Adult Nights review by Wild Light

logo Ultimate Guitar
  • Released: Mar 3, 2009
  • Sound: 7
  • Lyrics: 8
  • Overall Impression: 7
  • Reviewer's score: 7.3 Good
  • Users' score: 10 (3 votes)
Wild Light: Adult Nights
1

Sound — 7
Harnessing the flower child pop springs of The Submarines and the woodsy folk ringlets of Peter Bjorn & John, New Hampshire's Wild Light bring out folk-pop's poetic facets as the quartet looms melodies that are easy to hum along to while putting a little lift in one's step. The overall tone of the band's debut album Adult Nights is affable and peppy as the songs capture the lukewarm timbres of lead singer/guitarist Jordan Alexander and his esteemed colleagues, drummer Seth Kasper and multi-instrumentalists/vocalists Seth Pittman and Tim Kile, who weave their mercurial threads around Alexander's musings drawing out the keen perceptions of his words. Moving from the delicately honeyed sonnets of a lover's tryst to toe-tapping romps, Wild Light's folk-induced arches are mutable, continually changing with the mood of the lyrical content and showing that there is more than one side to their music. The nimble movements of California On My Mind offer an optimistic outlook on a gloomy situation, and Canyon City continues along a similar stratum while being led by positive thinking. Wild Light's steed of upbeat folk falls into mellow contemplation on Surf Generation as the whistles of a moaning harmonica peek in and out of the melodic dirges. Wild Light take advantage of having three singers on Call Home as the three vocalists sing the verses in tight unison. The silky wavelets of Heart Attack resonate with a romantic lilt, and the country-folk inflections of Future Towns have a mellifluous drift that exhumes feelings of regret attached to a desire to mend broken hearts. Wild Light's album can be succinctly summarized as being cathartic and providing a means to get in touch with one's emotions. Filled with optimism and moments of retrospection, Wild Light's songs appeal to human desires and the basic need for unpretentious joy.

Stored data entries
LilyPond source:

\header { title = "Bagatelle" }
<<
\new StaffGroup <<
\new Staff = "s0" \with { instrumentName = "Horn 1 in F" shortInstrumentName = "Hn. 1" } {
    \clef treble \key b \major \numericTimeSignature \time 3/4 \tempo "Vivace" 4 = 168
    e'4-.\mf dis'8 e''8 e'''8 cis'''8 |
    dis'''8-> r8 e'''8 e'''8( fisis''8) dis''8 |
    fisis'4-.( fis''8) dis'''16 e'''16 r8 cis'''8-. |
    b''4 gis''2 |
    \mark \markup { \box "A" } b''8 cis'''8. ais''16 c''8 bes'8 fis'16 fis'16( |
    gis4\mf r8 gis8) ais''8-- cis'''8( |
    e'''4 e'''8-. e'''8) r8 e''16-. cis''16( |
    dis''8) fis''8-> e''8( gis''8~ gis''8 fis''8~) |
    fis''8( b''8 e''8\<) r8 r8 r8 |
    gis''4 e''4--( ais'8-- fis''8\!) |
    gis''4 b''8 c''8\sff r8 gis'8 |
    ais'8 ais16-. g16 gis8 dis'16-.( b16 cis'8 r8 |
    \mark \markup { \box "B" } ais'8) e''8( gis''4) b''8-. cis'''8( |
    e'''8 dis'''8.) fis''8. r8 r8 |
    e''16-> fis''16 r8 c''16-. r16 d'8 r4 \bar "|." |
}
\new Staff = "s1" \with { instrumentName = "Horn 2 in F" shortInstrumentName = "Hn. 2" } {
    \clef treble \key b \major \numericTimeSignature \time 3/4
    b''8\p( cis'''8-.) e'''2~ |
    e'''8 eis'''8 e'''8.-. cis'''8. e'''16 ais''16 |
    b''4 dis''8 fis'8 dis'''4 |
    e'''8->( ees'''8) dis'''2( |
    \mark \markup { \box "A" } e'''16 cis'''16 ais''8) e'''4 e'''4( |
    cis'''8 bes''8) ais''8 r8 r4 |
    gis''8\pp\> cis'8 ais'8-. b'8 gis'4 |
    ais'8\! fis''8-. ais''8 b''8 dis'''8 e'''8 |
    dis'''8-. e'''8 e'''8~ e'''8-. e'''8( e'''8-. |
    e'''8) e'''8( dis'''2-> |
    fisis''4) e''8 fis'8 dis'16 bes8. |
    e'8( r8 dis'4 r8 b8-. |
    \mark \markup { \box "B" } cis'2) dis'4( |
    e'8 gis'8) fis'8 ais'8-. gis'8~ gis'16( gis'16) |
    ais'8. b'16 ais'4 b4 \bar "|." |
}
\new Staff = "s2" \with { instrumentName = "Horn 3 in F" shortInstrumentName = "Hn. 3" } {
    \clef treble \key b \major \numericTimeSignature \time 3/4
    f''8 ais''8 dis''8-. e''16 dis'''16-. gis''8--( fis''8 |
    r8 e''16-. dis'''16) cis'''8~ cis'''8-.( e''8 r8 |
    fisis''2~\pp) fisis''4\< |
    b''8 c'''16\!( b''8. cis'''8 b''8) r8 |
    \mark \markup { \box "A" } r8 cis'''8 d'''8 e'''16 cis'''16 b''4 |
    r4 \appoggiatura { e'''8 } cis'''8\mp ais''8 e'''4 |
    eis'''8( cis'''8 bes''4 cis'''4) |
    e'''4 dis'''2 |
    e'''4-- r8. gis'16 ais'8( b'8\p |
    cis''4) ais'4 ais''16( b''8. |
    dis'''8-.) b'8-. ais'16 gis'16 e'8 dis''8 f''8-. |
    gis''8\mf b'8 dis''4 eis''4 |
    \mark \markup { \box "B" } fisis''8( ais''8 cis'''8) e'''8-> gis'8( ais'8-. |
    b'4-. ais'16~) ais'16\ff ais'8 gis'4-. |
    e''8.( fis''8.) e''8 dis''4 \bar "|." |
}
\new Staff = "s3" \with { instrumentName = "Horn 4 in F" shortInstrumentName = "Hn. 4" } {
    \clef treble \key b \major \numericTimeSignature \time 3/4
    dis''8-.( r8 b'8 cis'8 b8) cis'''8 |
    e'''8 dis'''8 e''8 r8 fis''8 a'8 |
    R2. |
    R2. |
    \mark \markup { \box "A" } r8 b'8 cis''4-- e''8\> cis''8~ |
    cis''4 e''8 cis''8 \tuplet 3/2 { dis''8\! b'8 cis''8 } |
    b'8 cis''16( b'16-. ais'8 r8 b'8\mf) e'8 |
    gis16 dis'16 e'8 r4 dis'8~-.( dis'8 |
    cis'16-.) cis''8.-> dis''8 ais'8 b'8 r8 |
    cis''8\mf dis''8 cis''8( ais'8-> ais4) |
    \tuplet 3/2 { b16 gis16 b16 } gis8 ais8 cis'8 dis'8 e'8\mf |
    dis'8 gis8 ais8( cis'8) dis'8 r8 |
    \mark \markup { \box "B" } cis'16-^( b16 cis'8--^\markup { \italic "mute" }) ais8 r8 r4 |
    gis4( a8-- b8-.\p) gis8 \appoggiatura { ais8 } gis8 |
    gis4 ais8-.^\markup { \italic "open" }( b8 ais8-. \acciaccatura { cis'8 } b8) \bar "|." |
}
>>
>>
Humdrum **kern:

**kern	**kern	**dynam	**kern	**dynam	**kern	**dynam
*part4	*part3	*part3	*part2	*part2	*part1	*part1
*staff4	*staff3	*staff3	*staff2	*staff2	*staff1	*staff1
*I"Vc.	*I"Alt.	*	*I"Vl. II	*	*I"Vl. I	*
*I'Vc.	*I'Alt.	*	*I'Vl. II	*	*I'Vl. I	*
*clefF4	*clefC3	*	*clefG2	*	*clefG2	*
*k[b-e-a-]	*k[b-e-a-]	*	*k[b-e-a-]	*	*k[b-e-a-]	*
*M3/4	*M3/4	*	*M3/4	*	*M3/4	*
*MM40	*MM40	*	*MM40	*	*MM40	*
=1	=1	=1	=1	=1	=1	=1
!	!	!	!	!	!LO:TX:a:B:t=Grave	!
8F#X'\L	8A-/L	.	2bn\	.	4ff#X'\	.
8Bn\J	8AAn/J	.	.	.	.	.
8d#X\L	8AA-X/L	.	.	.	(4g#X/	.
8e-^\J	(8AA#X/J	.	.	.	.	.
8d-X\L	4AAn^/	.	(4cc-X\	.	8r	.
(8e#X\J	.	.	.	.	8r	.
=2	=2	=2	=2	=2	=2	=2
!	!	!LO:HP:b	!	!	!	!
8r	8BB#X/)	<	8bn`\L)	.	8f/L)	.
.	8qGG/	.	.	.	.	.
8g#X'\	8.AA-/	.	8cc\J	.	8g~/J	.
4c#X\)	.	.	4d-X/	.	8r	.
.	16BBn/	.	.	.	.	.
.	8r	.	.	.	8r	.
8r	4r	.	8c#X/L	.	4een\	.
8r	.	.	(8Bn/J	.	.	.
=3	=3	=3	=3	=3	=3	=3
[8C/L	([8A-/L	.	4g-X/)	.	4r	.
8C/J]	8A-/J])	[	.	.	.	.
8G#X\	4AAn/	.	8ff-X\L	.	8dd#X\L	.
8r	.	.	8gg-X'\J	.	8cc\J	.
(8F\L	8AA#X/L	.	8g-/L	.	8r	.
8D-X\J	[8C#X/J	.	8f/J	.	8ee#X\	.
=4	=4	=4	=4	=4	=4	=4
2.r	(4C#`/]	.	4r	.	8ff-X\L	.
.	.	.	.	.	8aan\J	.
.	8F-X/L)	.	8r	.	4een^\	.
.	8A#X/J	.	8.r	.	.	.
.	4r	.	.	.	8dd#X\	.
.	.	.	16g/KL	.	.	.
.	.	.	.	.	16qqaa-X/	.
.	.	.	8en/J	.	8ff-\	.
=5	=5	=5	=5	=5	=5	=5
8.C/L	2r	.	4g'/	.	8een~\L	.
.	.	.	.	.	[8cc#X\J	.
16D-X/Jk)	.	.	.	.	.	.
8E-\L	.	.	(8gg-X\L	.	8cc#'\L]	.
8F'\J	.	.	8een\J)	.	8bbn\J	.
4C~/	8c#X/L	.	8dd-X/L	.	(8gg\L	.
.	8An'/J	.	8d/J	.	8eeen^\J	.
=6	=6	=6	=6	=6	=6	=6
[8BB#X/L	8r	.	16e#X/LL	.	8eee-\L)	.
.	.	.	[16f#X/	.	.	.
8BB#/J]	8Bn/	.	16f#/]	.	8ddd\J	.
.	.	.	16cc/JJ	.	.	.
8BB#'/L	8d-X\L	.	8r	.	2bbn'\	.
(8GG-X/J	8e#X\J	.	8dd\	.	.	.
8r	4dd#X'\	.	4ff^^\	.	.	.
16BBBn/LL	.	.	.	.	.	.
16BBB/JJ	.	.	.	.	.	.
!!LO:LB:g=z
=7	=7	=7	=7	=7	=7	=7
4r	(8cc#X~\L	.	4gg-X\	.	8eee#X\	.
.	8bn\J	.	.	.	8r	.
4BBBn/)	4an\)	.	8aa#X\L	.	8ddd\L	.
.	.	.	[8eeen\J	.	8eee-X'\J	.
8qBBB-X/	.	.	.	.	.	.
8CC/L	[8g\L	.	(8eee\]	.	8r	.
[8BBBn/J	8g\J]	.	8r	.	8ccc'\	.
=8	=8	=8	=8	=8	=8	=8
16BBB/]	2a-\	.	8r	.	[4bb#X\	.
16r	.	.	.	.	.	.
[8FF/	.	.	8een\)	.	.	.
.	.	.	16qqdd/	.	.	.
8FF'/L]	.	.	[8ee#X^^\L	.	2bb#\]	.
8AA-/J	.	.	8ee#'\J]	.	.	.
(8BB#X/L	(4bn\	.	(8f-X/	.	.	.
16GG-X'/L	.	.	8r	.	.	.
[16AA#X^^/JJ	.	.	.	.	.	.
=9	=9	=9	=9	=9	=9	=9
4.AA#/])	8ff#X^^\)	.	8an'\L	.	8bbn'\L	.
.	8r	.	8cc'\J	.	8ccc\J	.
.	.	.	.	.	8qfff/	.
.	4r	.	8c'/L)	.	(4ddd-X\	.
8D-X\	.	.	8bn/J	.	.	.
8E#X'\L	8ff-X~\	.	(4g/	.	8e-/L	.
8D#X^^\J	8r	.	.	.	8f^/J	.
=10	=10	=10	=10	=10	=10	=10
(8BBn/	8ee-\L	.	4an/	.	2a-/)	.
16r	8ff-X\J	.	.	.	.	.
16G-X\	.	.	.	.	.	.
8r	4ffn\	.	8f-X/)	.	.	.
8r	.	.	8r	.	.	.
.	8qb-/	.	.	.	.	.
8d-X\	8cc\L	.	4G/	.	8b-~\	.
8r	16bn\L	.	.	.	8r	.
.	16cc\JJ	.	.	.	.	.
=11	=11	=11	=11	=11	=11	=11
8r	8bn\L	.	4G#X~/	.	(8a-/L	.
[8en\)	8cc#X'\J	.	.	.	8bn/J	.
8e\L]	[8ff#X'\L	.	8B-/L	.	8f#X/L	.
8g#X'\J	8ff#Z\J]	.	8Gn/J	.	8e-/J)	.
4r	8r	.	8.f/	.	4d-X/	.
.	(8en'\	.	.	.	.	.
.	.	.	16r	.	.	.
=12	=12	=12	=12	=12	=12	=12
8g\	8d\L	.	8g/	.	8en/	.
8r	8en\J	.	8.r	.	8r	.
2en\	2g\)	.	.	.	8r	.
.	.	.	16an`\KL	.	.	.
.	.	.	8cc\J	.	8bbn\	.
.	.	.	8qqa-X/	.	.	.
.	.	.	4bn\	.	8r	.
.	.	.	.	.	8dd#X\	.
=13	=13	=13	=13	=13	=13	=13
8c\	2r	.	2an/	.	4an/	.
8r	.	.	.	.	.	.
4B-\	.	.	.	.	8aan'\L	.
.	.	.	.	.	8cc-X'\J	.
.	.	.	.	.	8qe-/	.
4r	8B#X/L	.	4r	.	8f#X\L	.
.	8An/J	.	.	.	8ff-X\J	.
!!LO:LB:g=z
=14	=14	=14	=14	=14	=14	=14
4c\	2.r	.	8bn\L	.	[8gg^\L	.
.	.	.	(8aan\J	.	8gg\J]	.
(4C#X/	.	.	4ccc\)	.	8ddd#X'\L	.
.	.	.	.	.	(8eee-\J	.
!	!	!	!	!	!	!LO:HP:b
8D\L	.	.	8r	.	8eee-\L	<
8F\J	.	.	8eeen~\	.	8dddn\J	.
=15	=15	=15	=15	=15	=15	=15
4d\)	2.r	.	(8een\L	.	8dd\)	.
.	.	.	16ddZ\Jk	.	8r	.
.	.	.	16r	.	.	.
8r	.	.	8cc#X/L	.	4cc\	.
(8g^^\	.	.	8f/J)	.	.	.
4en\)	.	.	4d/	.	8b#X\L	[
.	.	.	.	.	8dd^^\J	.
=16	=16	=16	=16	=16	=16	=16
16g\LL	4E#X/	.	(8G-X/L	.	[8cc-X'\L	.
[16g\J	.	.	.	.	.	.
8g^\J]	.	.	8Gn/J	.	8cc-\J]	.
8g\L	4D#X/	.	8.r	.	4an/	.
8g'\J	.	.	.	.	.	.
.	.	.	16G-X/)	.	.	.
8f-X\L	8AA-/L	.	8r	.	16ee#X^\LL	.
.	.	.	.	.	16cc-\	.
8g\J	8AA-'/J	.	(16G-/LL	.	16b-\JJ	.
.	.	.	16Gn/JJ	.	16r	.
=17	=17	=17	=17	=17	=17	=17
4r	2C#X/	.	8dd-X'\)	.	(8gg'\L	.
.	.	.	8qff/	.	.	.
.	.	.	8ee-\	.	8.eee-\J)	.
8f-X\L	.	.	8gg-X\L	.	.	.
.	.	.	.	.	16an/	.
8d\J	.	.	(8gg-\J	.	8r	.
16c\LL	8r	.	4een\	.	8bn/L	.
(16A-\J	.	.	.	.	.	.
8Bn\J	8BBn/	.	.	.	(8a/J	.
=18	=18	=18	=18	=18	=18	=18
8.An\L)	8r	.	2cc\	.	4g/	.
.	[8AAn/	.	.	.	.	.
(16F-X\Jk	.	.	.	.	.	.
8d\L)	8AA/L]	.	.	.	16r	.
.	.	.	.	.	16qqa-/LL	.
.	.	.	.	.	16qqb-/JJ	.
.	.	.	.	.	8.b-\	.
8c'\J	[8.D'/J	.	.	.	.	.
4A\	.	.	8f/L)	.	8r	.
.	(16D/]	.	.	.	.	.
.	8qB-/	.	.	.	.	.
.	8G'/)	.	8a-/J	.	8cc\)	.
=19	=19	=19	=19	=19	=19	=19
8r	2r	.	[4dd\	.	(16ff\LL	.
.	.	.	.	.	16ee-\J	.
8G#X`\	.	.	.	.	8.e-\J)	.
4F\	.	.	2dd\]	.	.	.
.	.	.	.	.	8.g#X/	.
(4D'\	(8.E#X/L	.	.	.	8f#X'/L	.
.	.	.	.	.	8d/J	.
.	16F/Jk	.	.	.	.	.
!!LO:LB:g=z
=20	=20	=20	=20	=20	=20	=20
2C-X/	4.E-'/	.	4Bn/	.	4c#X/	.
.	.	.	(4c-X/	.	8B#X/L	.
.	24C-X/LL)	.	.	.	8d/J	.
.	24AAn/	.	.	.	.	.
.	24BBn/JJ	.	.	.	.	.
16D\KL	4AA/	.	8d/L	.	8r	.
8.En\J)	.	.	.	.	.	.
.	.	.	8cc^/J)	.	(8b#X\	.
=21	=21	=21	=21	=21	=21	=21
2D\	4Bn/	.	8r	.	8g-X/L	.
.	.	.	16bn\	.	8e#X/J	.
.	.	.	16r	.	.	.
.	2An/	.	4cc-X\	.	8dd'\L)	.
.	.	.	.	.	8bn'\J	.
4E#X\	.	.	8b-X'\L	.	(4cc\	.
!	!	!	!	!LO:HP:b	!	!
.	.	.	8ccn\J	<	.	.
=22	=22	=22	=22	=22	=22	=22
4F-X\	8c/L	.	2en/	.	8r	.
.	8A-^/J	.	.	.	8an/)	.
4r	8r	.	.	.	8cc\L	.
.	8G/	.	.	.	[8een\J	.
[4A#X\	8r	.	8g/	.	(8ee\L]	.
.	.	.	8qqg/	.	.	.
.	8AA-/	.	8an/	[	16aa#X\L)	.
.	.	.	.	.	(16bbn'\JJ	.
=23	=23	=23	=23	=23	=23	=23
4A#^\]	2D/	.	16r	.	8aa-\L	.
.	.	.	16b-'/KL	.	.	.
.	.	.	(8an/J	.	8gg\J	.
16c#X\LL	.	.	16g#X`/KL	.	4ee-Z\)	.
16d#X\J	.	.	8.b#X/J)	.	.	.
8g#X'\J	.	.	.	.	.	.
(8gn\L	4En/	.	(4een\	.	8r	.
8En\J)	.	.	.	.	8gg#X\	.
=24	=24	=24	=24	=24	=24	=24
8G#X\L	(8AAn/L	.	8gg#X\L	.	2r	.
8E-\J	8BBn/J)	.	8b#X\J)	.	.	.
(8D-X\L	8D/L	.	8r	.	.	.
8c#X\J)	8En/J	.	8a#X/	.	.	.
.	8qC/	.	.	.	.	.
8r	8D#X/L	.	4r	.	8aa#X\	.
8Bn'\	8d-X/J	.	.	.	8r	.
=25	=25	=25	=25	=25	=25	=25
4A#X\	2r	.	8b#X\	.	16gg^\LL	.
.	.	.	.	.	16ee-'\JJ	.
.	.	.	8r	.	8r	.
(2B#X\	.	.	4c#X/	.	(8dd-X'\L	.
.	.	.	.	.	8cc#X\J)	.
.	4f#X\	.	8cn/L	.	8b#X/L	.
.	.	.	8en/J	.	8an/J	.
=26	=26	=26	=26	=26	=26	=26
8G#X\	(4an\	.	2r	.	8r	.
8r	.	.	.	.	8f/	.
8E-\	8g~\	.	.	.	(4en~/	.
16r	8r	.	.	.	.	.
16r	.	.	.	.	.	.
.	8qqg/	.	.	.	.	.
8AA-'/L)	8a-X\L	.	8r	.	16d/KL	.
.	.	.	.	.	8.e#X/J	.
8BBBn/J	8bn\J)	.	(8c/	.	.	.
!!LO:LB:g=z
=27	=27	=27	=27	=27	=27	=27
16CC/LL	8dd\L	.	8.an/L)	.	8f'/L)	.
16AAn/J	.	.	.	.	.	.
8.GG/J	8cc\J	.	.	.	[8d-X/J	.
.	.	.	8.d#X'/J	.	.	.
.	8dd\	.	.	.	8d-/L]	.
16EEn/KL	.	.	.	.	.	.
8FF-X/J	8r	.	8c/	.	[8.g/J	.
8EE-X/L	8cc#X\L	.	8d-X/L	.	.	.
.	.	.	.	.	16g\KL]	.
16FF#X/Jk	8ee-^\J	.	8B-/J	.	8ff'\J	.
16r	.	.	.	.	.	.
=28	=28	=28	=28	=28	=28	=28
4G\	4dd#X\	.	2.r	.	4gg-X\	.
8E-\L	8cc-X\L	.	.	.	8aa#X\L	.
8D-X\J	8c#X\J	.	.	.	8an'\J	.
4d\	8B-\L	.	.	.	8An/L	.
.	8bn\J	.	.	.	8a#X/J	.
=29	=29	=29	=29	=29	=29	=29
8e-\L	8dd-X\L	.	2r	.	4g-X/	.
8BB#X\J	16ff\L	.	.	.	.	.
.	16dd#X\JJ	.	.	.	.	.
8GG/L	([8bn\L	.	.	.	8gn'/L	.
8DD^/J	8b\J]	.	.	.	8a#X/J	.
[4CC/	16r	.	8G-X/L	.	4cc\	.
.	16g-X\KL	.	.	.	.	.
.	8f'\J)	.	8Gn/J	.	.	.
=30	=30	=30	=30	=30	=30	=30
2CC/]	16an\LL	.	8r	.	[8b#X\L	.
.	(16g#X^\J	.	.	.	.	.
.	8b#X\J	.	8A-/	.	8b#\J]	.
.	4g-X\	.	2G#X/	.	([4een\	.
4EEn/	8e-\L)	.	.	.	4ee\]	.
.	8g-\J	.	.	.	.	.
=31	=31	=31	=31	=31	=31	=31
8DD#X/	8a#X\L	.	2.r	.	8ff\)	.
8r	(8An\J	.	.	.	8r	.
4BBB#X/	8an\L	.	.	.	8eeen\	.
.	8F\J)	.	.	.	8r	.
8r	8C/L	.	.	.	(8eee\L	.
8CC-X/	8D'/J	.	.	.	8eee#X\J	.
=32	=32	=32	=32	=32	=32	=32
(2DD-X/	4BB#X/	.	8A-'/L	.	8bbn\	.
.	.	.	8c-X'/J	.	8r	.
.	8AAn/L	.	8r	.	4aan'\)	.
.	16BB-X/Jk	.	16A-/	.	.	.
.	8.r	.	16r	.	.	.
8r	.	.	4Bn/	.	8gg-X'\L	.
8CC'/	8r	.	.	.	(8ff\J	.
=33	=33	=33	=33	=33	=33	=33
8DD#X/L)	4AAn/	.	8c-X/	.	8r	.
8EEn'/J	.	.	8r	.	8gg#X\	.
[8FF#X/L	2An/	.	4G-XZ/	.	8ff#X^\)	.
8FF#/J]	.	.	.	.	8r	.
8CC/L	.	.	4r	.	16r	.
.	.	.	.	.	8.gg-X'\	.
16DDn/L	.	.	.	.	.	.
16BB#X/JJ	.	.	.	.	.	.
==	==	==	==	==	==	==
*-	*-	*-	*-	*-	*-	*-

» Instructions:
[1] Pick out every line in the entries that contains the string "tuplet", and copy each one.
[2] Carry on the review of the album Adult Nights from the point where it stops.

» Results for each task:
[1]
    cis''4 e''8 cis''8 \tuplet 3/2 { dis''8\! b'8 cis''8 } |
    \tuplet 3/2 { b16 gis16 b16 } gis8 ais8 cis'8 dis'8 e'8\mf |

[2]
Lyrics — 8
The lyrics sometimes seem autobiographical and sometimes they are conversational as if speaking to a specific person like in New Year's Eve when Jordan Alexander uncovers, There was something in your heart you could not see You keep searching in the bed where you were born. The lyrics feel personal and reveal private thoughts like in New Hampshire with descriptive verses like There's a place in the town where a car crashed / There's a fork in the road where a car crashed / There's a house on the hill where the wind blows / There's a house on a hill where the wind slows down / My family, one generation ago / My family, two generations ago / My family, three generations ago / My family, four generations ago / There's a room in the house where the dad sighs / There's a room in the house where the mom lies down.

Overall Impression — 7
It is easy to appreciate that Wild Light's emotions go unchecked in their songs. Nothing is off limits to discuss in their lyrics, and their rapport is easy-going as they indulge liberally in their creative urges. The majority of the album keeps to a folksy bent while veering the songs to feeling bright and light-hearted with a series of lacey twitters, bucolic tones, and flouncy melodic twirls. The warm esthetics of the melodies are appealing and reminiscent of Peter Bjorn & John. It's a album that spurs old memories while moving in the direction of finding fulfillment.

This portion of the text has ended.